How do we safely and respectfully work together in the new workplace environment?
- Open plan offices, kitchens, retail stores and production lines create ongoing risk for employees and businesses. Operations and HR leaders should identify now how to mitigate future workplace infection, and how to communicate and foster the needed shifts in norms and environments.
- Consider providing and/or requiring use of personal protective equipment (assuming needs of medical workers are first met), reconfiguring and/or setting up barriers or shields between workspaces, and instituting medical policies (temperature taking, testing, etc.). Make an explicit commitment to ongoing deep cleaning and closing sites where employees test positive in the coming months. Being open doesn’t necessarily mean staying open.
When and where will we work?
- In markets that have already started going back to work, many employee schedules have been adjusted to prevent workplace overcrowding, with blue- and white-collar roles alike now working in shifts. Remote work has opened the door to non-traditional schedules, as people seek to balance the blending of personal and professional commitments.
- Certain working styles adopted by organizations during COVID-19 may become preferred ways of working in the future. This might include expanding shift-based work, incentivizing and/or loosening restrictions on working from home, adopting a hybrid remote-physical workplace to help reduce crowding and accommodate flexible schedules, and rethinking travel and in-person meetings vs. videoconference or remote meeting technologies.
How do we build confidence and resilience when vulnerabilities and complexities continue?
- Visible leadership will be more important than ever to provide comfort and direction to returning employees. Start with compassion. As has been true throughout this pandemic, acknowledging and addressing employee concerns remains key to building confidence and trust.
- Leaders at all levels will need to demonstrate empathy, understanding and patience. In many cases, organizational values will have been tested in unexpected ways, and might need to be reaffirmed or reimagined.
- To build resilience, companies will need to carefully consider longer-term measures, including leader and manager training and extending (or expanding) new benefits such as hazard pay, mental health counseling and extended sick leave. Build in real time feedback loops for employees, including surveys, to show you are listening and working to address their concerns.
What are the implications for diversity & inclusion as we return to work?
- This will be an opportunity for companies to underscore their commitments to diversity and inclusion and live their core values. Mindfulness about diversity and inclusion will be especially important as employees continue to feel stress and worry about the unknown as they return to the workplace.
- Xenophobia and cultural tensions may persist as we go into recovery. Efforts to ensure diversity, equity and inclusion will need to be prioritized to ensure that both existing biases (gender, race, age, socio-economic status, working parents) do not become further entrenched. Intentional inclusion will go a long way in positively impacting employees’ wellbeing, sense of belonging, and, as a result, productivity.

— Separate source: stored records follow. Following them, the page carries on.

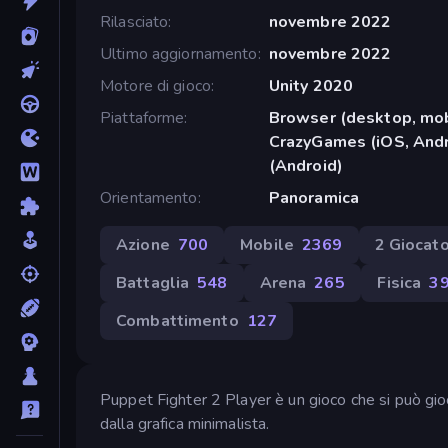
Rilasciato
novembre 2022
Ultimo aggiornamento
novembre 2022
Motore di gioco
Unity 2020
Piattaforme
Browser (desktop, mob
CrazyGames (iOS, Andr
(Android)
Orientamento
Panoramica
Azione
700
Mobile
2369
2 Giocato
Battaglia
548
Arena
265
Fisica
3
Combattimento
127
Puppet Fighter 2 Player è un gioco che si può gioca
dalla grafica minimalista.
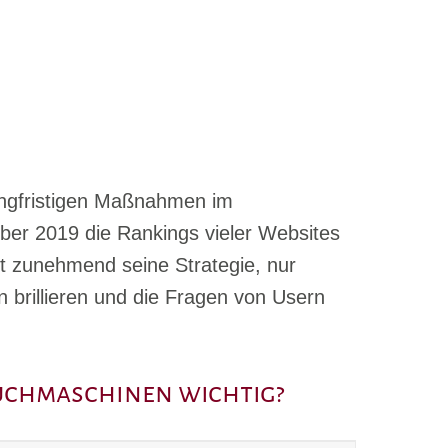
angfristigen Maßnahmen im
ober 2019 die Rankings vieler Websites
 zunehmend seine Strategie, nur
en brillieren und die Fragen von Usern
Suchmaschinen wichtig?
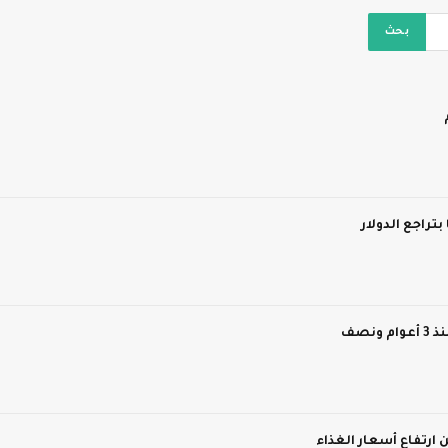
بتراجع الدولار
نصف
 ارتفاع أسعار الغذاء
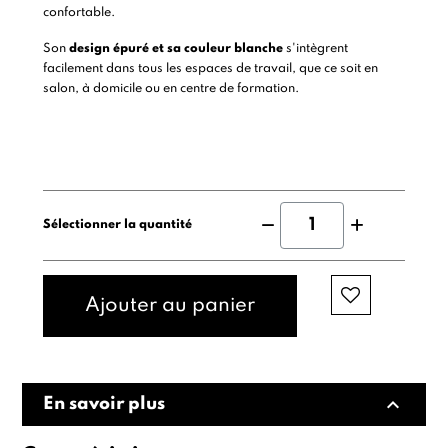
confortable.
Son
design épuré et sa couleur blanche
s'intègrent
facilement dans tous les espaces de travail, que ce soit en
salon, à domicile ou en centre de formation.
Sélectionner la quantité
Ajouter au panier
expand_less
En savoir plus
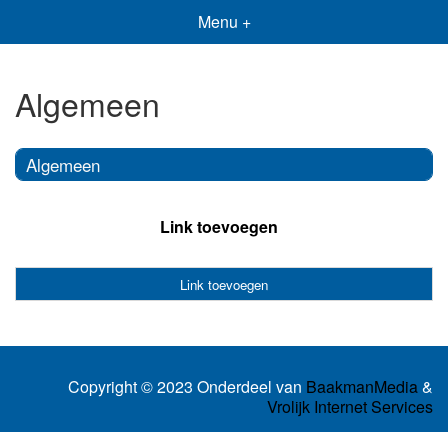
Menu +
Algemeen
Algemeen
Link toevoegen
Link toevoegen
Copyright © 2023 Onderdeel van
BaakmanMedia
&
Vrolijk Internet Services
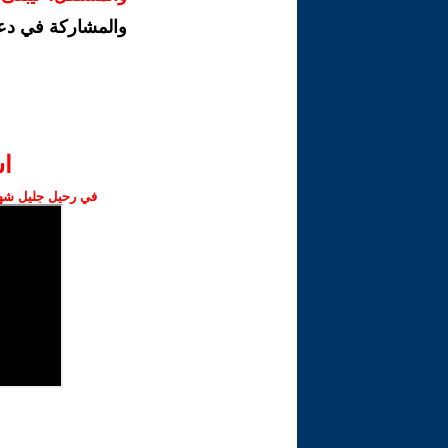
والمشاركة في دع
ا‫
في رحيل جليل شهبا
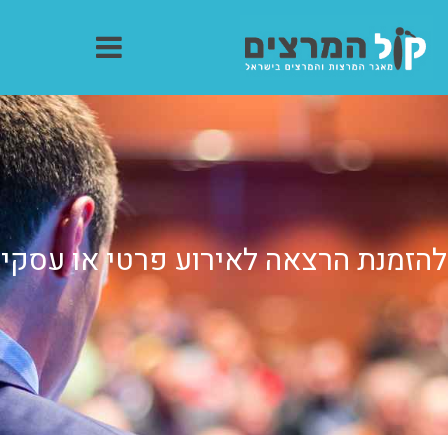
החלטה קשה? - אנחנו כאן לעזרתך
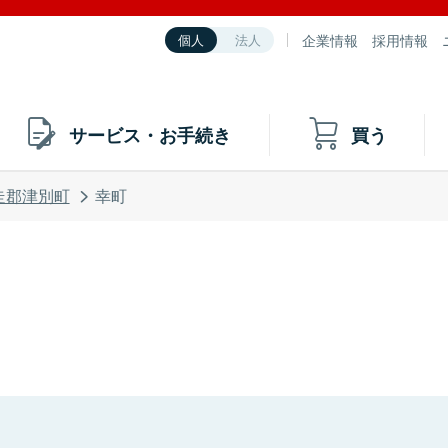
企業情報
採用情報
個人
法人
サービス・お手続き
買う
走郡津別町
幸町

How can we ensure we focus on the right priorities and don’t automatically return to old habits?
- COVID-19 offers a unique moment to rethink assumptions of past practices. Leaders and employees should reflect on how their actions have altered organizational culture. Leadership should adopt a transformation mindset and will need to evaluate whether 2020 strategic priorities, scorecards, programs and related resources need to be changed.
- Conduct an internal assessment of how priorities and practices have evolved – including what changes should be made institutional, or reversed. Extend practices that promote employee wellbeing, create value for stakeholders, adhere to company values, integrate lessons and support a more resilient and sustainable business.